[Record extracts Boundary: Start]

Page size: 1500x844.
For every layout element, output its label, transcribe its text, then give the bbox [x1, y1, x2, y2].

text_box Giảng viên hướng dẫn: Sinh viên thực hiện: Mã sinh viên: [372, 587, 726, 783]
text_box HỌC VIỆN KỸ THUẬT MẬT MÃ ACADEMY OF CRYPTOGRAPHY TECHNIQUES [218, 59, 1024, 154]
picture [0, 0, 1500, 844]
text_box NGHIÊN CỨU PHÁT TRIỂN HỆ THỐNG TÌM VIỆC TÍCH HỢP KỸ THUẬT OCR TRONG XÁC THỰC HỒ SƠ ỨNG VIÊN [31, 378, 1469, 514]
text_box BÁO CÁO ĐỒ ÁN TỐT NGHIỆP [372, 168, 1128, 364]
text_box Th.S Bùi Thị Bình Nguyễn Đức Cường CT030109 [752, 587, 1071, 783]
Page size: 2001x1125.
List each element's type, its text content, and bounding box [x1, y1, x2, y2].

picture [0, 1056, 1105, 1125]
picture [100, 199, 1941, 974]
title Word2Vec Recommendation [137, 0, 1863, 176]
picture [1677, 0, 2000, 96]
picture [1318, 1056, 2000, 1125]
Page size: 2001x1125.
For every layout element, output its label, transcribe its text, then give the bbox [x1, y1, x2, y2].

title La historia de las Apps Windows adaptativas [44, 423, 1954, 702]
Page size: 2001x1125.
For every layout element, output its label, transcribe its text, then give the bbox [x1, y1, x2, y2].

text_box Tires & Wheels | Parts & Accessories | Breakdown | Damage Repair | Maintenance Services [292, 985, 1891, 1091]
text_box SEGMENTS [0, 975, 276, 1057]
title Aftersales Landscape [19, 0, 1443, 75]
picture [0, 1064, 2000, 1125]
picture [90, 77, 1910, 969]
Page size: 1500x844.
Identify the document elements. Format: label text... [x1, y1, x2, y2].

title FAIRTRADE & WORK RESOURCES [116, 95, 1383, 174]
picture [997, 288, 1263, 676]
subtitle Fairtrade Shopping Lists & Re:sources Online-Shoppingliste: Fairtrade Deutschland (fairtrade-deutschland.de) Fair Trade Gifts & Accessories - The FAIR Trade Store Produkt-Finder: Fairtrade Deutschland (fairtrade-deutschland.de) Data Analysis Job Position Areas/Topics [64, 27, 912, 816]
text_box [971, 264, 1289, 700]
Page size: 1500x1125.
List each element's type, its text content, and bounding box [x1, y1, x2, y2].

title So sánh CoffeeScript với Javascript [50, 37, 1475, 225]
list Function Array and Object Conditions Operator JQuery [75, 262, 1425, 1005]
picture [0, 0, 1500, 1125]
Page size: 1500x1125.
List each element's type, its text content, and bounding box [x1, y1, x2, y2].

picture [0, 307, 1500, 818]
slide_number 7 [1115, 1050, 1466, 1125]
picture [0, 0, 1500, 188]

[Record extracts Boundary: End]

**Task prompt**. Above are the records; reproduce all of them exactly.

**Solution to the exercise**.
Page size: 1500x844.
For every layout element, output its label, transcribe its text, then give the bbox [x1, y1, x2, y2].

text_box Giảng viên hướng dẫn: Sinh viên thực hiện: Mã sinh viên: [372, 587, 726, 783]
text_box HỌC VIỆN KỸ THUẬT MẬT MÃ ACADEMY OF CRYPTOGRAPHY TECHNIQUES [218, 59, 1024, 154]
picture [0, 0, 1500, 844]
text_box NGHIÊN CỨU PHÁT TRIỂN HỆ THỐNG TÌM VIỆC TÍCH HỢP KỸ THUẬT OCR TRONG XÁC THỰC HỒ SƠ ỨNG VIÊN [31, 378, 1469, 514]
text_box BÁO CÁO ĐỒ ÁN TỐT NGHIỆP [372, 168, 1128, 364]
text_box Th.S Bùi Thị Bình Nguyễn Đức Cường CT030109 [752, 587, 1071, 783]
Page size: 2001x1125.
List each element's type, its text content, and bounding box [x1, y1, x2, y2].

picture [0, 1056, 1105, 1125]
picture [100, 199, 1941, 974]
title Word2Vec Recommendation [137, 0, 1863, 176]
picture [1677, 0, 2000, 96]
picture [1318, 1056, 2000, 1125]
Page size: 2001x1125.
For every layout element, output its label, transcribe its text, then give the bbox [x1, y1, x2, y2].

title La historia de las Apps Windows adaptativas [44, 423, 1954, 702]
Page size: 2001x1125.
For every layout element, output its label, transcribe its text, then give the bbox [x1, y1, x2, y2].

text_box Tires & Wheels | Parts & Accessories | Breakdown | Damage Repair | Maintenance Services [292, 985, 1891, 1091]
text_box SEGMENTS [0, 975, 276, 1057]
title Aftersales Landscape [19, 0, 1443, 75]
picture [0, 1064, 2000, 1125]
picture [90, 77, 1910, 969]
Page size: 1500x844.
Identify the document elements. Format: label text... [x1, y1, x2, y2].

title FAIRTRADE & WORK RESOURCES [116, 95, 1383, 174]
picture [997, 288, 1263, 676]
subtitle Fairtrade Shopping Lists & Re:sources Online-Shoppingliste: Fairtrade Deutschland (fairtrade-deutschland.de) Fair Trade Gifts & Accessories - The FAIR Trade Store Produkt-Finder: Fairtrade Deutschland (fairtrade-deutschland.de) Data Analysis Job Position Areas/Topics [64, 27, 912, 816]
text_box [971, 264, 1289, 700]
Page size: 1500x1125.
List each element's type, its text content, and bounding box [x1, y1, x2, y2].

title So sánh CoffeeScript với Javascript [50, 37, 1475, 225]
list Function Array and Object Conditions Operator JQuery [75, 262, 1425, 1005]
picture [0, 0, 1500, 1125]
Page size: 1500x1125.
List each element's type, its text content, and bounding box [x1, y1, x2, y2].

picture [0, 307, 1500, 818]
slide_number 7 [1115, 1050, 1466, 1125]
picture [0, 0, 1500, 188]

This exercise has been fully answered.